Were it the case that a Product Owner’s accountability was restricted to managing the Product Backlog then the accusation that they are merely Backlog administrators would have some validity. I don’t doubt that there are a great many people labelled ‘Product Owner’ in their organizations who lack the leadership qualities that Scrum demands, and are basically rebadged Business Analysts. But if they are among the estimated 400,000 certificants created globally by either Scrum Alliance or scrum.org then they were not trained to be administrators.
Maximizing Value
The key issue is the Product Owner’s accountability for maximizing the value of the product. She orders the items in the Product Backlog so that the Scrum Team is always working on the most important thing to deliver that value. It is the self-managing Scrum Team that is charged with solving the hard problems the customers face, not the internal stakeholders. For them to be able to do that and stay in alignment with the wider organization their Product Owner has to have a keen understanding of the business’ strategy, develop a strong Product Vision and communicate the various market strategies the product will need over its lifetime. Each of these strategies will need an outcome-oriented roadmap providing the context for the Product Owner’s decisions on the ordering of the Product Backlog.

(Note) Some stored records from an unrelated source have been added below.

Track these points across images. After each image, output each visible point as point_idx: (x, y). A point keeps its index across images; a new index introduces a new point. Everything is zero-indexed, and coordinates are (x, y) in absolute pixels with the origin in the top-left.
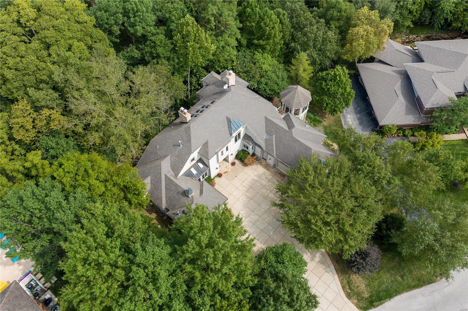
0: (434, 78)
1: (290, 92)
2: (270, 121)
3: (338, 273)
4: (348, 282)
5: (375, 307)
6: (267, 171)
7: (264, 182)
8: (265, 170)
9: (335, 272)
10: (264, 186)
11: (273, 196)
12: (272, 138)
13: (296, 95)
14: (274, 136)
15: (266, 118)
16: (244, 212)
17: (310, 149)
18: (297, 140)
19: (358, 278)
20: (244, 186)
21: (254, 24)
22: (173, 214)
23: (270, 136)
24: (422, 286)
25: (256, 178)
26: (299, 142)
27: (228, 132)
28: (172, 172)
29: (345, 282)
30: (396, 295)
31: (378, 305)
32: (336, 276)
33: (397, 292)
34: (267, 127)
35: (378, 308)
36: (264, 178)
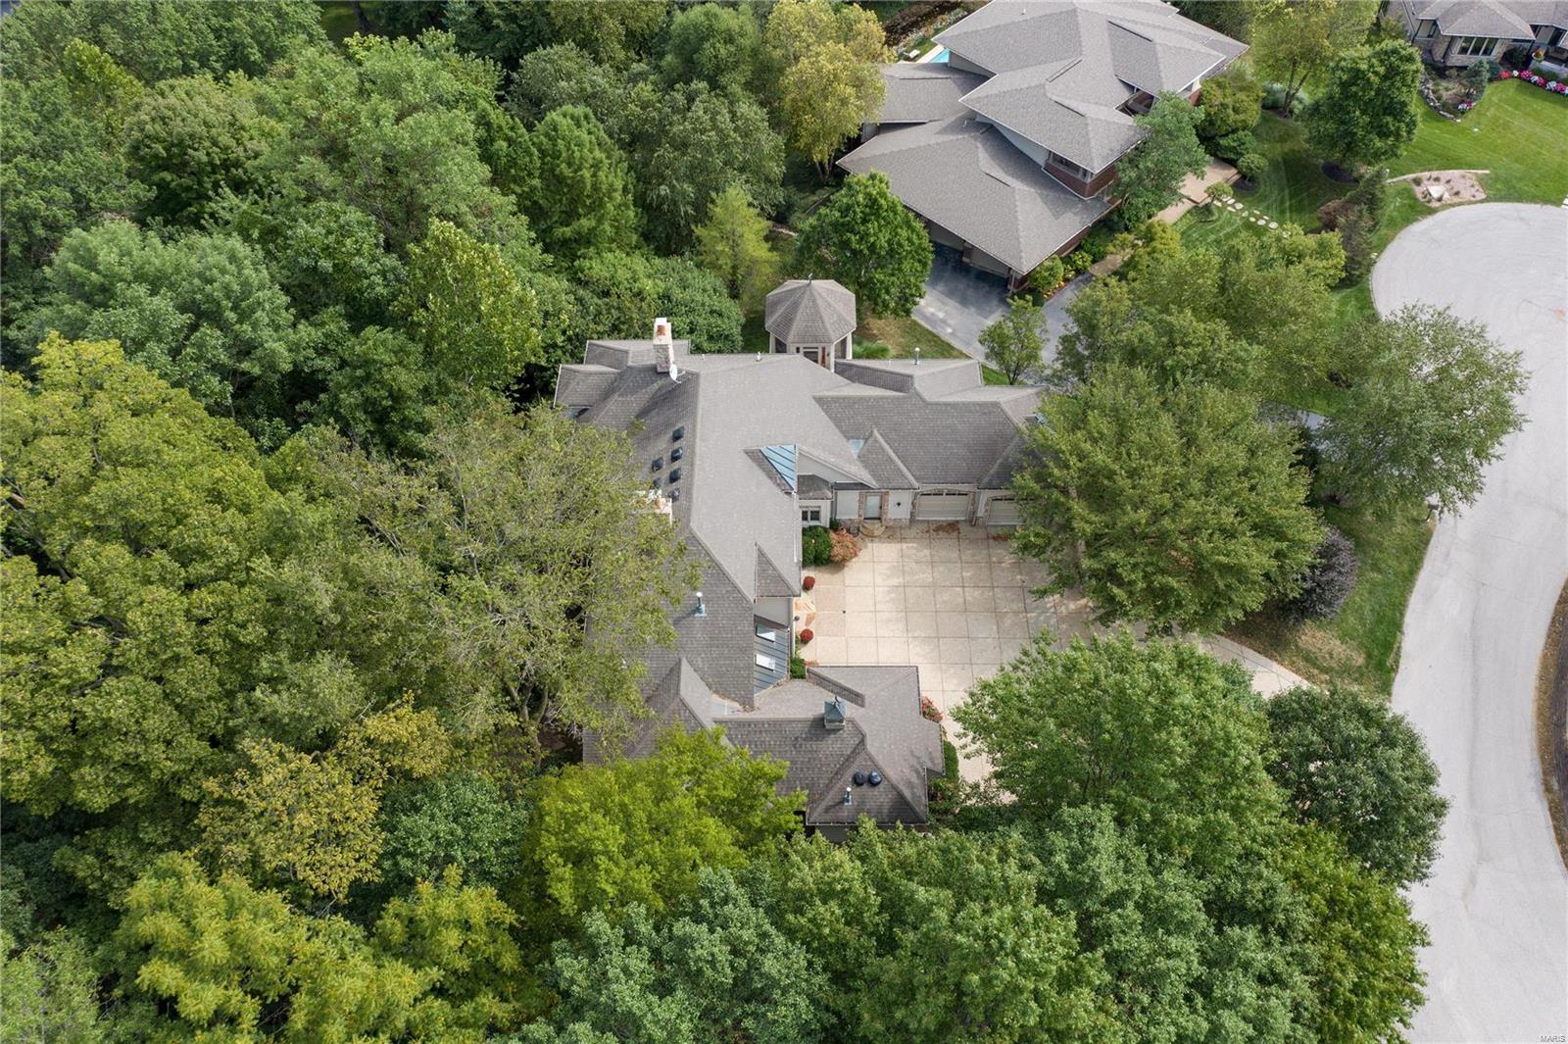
0: (1055, 98)
1: (795, 306)
2: (836, 400)
3: (1271, 657)
4: (1307, 659)
5: (1394, 669)
6: (904, 546)
7: (926, 576)
8: (898, 546)
9: (1263, 659)
10: (934, 585)
11: (977, 593)
12: (876, 441)
13: (820, 302)
14: (876, 432)
15: (820, 400)
16: (955, 681)
17: (996, 405)
18: (946, 404)
19: (1314, 637)
20: (888, 621)
21: (536, 182)
22: (827, 810)
23: (866, 440)
24: (1421, 559)
25: (895, 581)
26: (954, 405)
27: (777, 490)
28: (727, 702)
29: (1301, 664)
30: (1402, 615)
31: (1397, 662)
32: (1275, 666)
33: (1399, 607)
34: (837, 422)
35: (1402, 666)
36: (914, 565)
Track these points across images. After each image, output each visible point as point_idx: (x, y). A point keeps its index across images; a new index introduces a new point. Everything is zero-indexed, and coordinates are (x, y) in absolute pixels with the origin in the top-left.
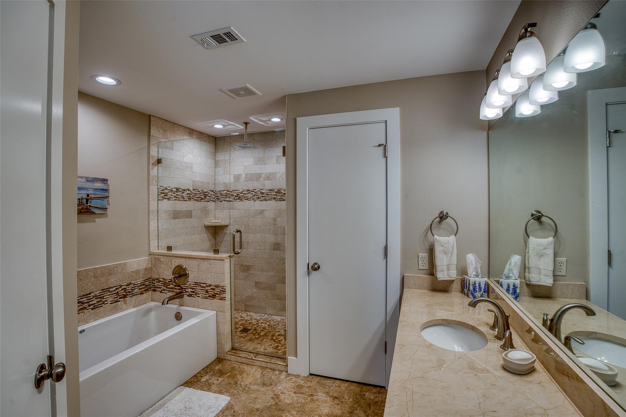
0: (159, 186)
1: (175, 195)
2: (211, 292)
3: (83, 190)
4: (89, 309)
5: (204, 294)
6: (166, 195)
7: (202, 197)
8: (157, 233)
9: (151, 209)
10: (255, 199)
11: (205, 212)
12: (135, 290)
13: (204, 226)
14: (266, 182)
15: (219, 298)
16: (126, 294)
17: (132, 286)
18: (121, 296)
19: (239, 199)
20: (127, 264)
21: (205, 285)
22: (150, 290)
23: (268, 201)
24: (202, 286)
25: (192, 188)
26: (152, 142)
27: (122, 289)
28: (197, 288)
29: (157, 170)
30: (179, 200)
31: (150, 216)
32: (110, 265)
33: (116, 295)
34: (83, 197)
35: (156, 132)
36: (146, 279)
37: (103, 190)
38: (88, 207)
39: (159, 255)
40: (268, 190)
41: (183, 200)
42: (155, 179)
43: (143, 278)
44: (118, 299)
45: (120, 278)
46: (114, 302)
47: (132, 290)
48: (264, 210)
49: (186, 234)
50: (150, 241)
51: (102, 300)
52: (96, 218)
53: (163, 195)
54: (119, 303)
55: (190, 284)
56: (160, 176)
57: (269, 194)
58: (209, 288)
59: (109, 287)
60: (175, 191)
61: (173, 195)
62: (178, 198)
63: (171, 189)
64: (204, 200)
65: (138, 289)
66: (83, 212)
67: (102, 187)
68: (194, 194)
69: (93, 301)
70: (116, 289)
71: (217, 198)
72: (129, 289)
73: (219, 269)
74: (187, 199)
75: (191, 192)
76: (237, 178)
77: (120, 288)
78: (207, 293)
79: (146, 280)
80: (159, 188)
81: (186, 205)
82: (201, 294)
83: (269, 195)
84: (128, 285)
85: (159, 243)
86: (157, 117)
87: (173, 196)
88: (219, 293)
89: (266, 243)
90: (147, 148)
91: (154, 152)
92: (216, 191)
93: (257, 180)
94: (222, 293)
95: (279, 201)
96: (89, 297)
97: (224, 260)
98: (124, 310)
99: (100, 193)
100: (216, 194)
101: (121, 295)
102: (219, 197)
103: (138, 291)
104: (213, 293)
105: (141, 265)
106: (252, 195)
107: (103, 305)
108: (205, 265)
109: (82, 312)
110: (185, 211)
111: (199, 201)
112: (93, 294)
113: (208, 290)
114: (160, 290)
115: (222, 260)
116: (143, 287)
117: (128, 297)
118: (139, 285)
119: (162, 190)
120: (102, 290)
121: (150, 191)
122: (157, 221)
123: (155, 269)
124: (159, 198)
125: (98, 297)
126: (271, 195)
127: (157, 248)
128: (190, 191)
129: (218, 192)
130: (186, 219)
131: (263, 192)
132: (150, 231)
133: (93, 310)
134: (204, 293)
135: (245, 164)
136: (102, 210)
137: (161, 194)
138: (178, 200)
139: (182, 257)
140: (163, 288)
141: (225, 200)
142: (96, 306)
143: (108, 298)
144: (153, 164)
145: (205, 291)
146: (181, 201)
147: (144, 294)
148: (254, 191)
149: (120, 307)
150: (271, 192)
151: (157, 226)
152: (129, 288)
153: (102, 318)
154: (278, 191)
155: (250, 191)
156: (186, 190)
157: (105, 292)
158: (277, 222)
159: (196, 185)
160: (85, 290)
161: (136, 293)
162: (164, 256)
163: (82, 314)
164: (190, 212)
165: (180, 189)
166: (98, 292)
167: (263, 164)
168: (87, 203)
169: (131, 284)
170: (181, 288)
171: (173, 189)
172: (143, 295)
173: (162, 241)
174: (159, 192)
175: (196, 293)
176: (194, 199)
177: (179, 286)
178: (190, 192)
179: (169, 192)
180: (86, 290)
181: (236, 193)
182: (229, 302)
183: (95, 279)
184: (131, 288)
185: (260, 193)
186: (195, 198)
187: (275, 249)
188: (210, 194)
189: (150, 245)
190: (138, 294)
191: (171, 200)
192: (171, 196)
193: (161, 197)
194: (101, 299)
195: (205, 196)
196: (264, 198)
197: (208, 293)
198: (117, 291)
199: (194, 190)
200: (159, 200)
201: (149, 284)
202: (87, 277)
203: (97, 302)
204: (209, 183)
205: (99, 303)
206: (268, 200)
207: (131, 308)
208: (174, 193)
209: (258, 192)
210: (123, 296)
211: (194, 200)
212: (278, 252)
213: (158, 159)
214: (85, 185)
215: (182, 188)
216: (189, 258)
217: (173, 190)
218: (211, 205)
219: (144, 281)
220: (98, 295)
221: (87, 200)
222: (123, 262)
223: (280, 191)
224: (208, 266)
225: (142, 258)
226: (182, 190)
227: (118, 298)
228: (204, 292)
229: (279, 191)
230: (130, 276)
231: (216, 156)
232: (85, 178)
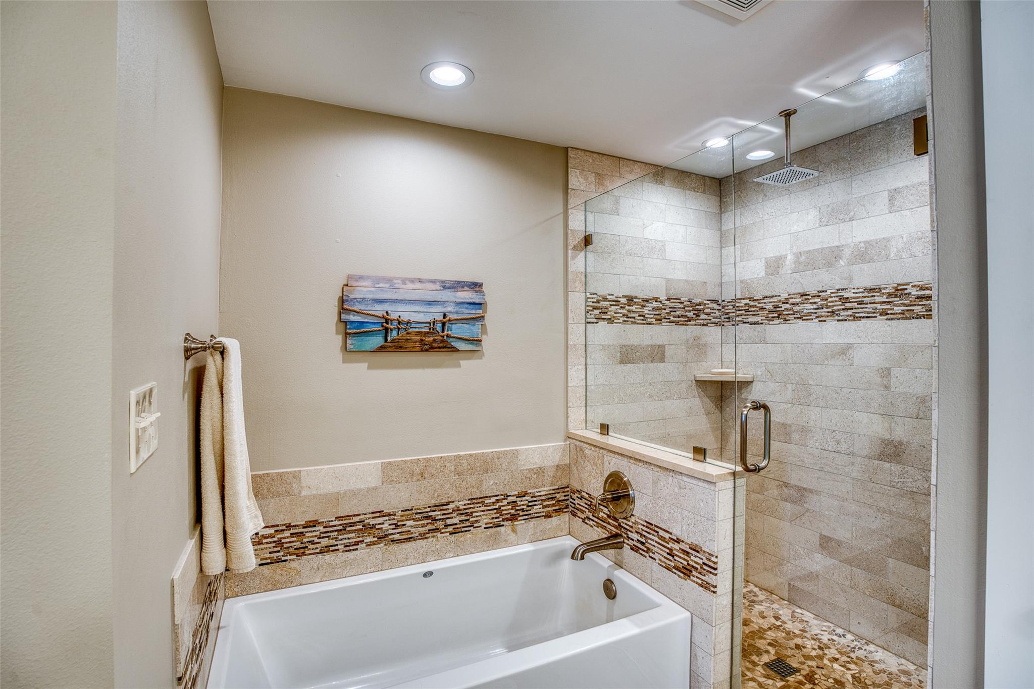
0: (588, 294)
1: (625, 311)
2: (680, 557)
3: (437, 305)
4: (446, 532)
5: (665, 557)
6: (604, 313)
7: (690, 314)
8: (585, 394)
9: (571, 343)
10: (822, 316)
11: (697, 349)
12: (535, 507)
13: (694, 382)
14: (855, 268)
15: (700, 582)
16: (516, 513)
17: (528, 498)
18: (507, 516)
19: (778, 317)
20: (519, 452)
21: (667, 536)
22: (566, 512)
23: (864, 321)
24: (662, 537)
25: (665, 295)
26: (572, 201)
27: (508, 503)
28: (651, 536)
29: (584, 260)
30: (633, 323)
31: (569, 357)
32: (486, 453)
33: (496, 513)
34: (437, 318)
35: (581, 180)
36: (557, 487)
37: (474, 304)
38: (445, 338)
39: (582, 442)
40: (862, 290)
41: (644, 322)
42: (580, 279)
43: (552, 484)
44: (500, 521)
45: (505, 479)
46: (491, 525)
47: (528, 506)
48: (850, 346)
49: (651, 397)
50: (569, 409)
51: (469, 520)
52: (461, 360)
53: (597, 312)
54: (502, 529)
55: (636, 523)
56: (590, 273)
57: (865, 300)
58: (676, 546)
59: (482, 496)
60: (625, 304)
61: (620, 311)
62: (630, 318)
63: (616, 299)
64: (694, 323)
65: (541, 506)
66: (436, 348)
67: (471, 299)
68: (670, 308)
69: (452, 518)
70: (496, 500)
71: (727, 316)
72: (523, 505)
73: (702, 504)
74: (653, 320)
75: (664, 305)
76: (774, 266)
77: (504, 499)
78: (671, 558)
79: (558, 489)
80: (589, 298)
81: (651, 333)
82: (659, 554)
83: (867, 304)
84: (521, 495)
85: (587, 413)
86: (582, 150)
87: (621, 315)
88: (699, 567)
89: (856, 436)
90: (562, 214)
91: (577, 222)
92: (724, 301)
93: (829, 265)
94: (708, 571)
95: (899, 319)
96: (446, 510)
97: (715, 483)
98: (512, 545)
99: (467, 311)
100: (723, 307)
101: (506, 514)
102: (730, 314)
103: (540, 510)
104: (685, 563)
105: (547, 458)
106: (815, 306)
107: (471, 528)
108: (668, 484)
109: (433, 537)
110: (648, 346)
111: (683, 325)
112: (452, 506)
113: (674, 552)
114: (583, 516)
115: (711, 482)
116: (552, 502)
117: (520, 520)
118: (543, 498)
119: (595, 301)
120: (469, 500)
121: (569, 303)
122: (584, 367)
123: (575, 468)
124: (588, 318)
125: (461, 512)
126: (871, 303)
127: (584, 425)
128: (661, 302)
129: (728, 302)
130: (651, 365)
131: (846, 295)
132: (569, 388)
133: (453, 535)
134: (665, 555)
135: (795, 228)
136: (471, 344)
137: (592, 311)
138: (632, 321)
139: (621, 455)
140: (587, 513)
141: (745, 320)
142: (458, 528)
143: (480, 516)
144: (575, 248)
145: (668, 551)
146: (638, 324)
147: (553, 516)
148: (819, 296)
149: (503, 537)
150: (872, 296)
151: (584, 377)
152: (522, 503)
153: (468, 553)
154: (898, 290)
155: (809, 295)
156: (651, 299)
157: (476, 503)
158: (893, 380)
159: (675, 289)
160: (438, 496)
161: (536, 513)
162: (590, 444)
163: (432, 539)
164: (661, 348)
165: (636, 298)
166: (462, 503)
167: (845, 221)
168: (443, 331)
169: (526, 494)
170: (620, 525)
171: (619, 299)
172: (550, 519)
173: (594, 410)
174: (587, 306)
175: (648, 549)
176: (669, 320)
177: (616, 519)
178: (661, 305)
179: (611, 305)
180: (440, 496)
181: (771, 302)
182: (726, 601)
183: (457, 477)
184: (526, 502)
185: (837, 299)
186: (672, 318)
187: (883, 456)
188: (708, 308)
189: (567, 417)
190: (540, 517)
191: (616, 323)
192: (616, 313)
193: (593, 316)
194: (468, 517)
195: (696, 312)
196: (850, 312)
197: (673, 557)
198: (498, 504)
199: (669, 299)
200: (589, 323)
201: (563, 498)
202: (443, 472)
203: (460, 521)
204: (705, 283)
205: (463, 523)
206: (864, 317)
207: (526, 542)
208: (621, 307)
209: (831, 297)
210: (509, 516)
211: (669, 322)
212: (895, 468)
213: (585, 237)
214: (440, 297)
215: (641, 297)
216: (636, 459)
217: (620, 301)
218: (712, 334)
219: (554, 492)
220: (461, 507)
221: (444, 324)
222: (511, 448)
223: (901, 290)
224: (676, 490)
225: (551, 445)
226: (640, 300)
227: (501, 519)
228: (665, 552)
229: (900, 292)
230: (526, 478)
231: (723, 221)
232: (440, 282)
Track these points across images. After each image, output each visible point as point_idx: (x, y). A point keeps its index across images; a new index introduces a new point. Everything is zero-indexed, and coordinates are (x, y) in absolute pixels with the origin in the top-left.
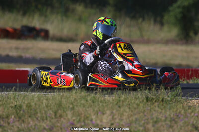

In reality there is a lot of overlap between the SVPG’s concept of a Product Manager and Scrum’s Product Owner. They are both very different from the traditional Product Manager. They both make use of a Product Backlog. They are both embedded in an autonomous product team. They are both accountable for delivering maximum value to the customer in a way that benefits the organisation.
The Product Operating Model is simultaneously broader and narrower than the Scrum framework. It is broader than Scrum in the sense that it addresses issues in the wider business directly. The Scrum framework leaves it up to individual organisations to work out how Scrum teams fit their particular context. The Product Operating Model is narrower than Scrum in that it applies only to technology companies while Scrum can also be applied to marketing, education and even restaurants. I love the Product Operating Model’s insistence on product teams rather than project teams (Cagan calls these feature teams). Scrum can be used on projects but customers buy products, not projects, and leveraging the investment in self-managing Scrum teams is best done by keeping them together, working on one product at a time rather than splitting them up at the end of a project. I consider continuous Product Discovery and building products through rapid experimentation – key themes in the Product Operating Model – to be essential in Scrum too.
Upskilling Product Owners
The underlying reality is that whatever you want to call them – Product Managers or Product Owners - there is a desperate shortage of people with the skill and the authority to lead product teams that can solve the hard problems that customers face. It is not about changing job titles. It is about making a serious investment in upskilling those people and equipping them with whatever they need to be effective.
(1) Marty Cagan. Inspired- How to Create Tech Products Customers Love 2nd edition p5 .2018 John Wiley.